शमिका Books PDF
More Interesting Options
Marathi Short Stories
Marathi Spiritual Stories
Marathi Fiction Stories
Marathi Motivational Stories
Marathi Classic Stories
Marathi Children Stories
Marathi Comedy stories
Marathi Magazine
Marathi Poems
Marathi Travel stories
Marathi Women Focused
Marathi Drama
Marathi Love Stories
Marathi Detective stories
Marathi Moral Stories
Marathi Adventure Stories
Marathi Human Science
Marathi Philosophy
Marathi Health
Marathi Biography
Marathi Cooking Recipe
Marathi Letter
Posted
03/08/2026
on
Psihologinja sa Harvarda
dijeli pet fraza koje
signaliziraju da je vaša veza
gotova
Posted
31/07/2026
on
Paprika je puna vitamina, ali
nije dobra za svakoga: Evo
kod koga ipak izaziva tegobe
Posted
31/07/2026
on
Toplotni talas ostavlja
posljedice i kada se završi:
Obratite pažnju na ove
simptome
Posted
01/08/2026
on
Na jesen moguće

...

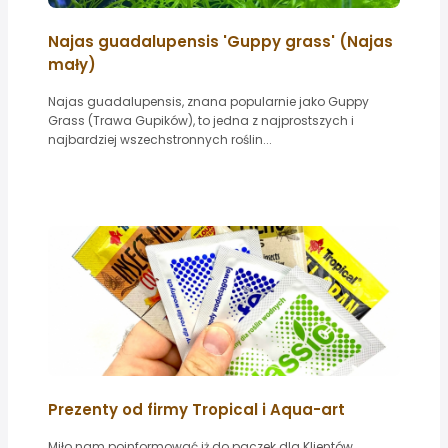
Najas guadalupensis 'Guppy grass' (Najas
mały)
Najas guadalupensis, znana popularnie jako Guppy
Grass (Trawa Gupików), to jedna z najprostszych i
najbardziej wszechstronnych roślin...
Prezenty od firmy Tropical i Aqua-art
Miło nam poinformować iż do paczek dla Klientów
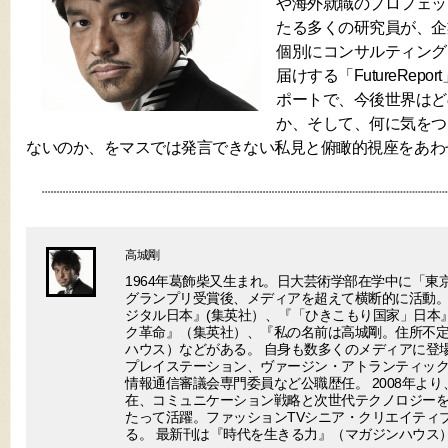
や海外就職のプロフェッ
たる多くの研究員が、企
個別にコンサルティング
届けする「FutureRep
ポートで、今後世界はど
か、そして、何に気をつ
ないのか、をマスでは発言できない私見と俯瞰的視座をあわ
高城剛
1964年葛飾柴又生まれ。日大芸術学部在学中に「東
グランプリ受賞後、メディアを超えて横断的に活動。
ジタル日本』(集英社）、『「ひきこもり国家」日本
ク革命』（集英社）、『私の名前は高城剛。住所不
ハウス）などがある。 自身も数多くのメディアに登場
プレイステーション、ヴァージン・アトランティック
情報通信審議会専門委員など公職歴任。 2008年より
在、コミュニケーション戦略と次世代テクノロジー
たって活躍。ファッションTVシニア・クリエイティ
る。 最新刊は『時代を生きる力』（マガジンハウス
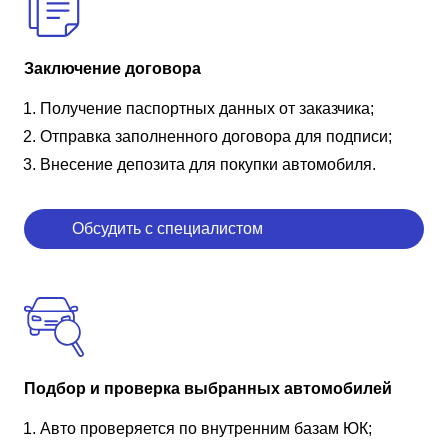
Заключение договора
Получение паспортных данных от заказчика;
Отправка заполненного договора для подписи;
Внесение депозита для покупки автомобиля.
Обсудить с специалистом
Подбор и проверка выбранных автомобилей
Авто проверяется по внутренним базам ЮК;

* * *

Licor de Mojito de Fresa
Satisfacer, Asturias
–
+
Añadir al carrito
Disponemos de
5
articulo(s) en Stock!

* WORK TO BE COMPLETED: Nothing but the lines above from the one containing "Получение паспортных данных от заказчика;" through the one containing "Авто проверяется по внутренним базам ЮК;" should appear in the answer, each repeated exactly.

* EXERCISE RESULT:
Получение паспортных данных от заказчика;
Отправка заполненного договора для подписи;
Внесение депозита для покупки автомобиля.
Обсудить с специалистом
Подбор и проверка выбранных автомобилей
Авто проверяется по внутренним базам ЮК;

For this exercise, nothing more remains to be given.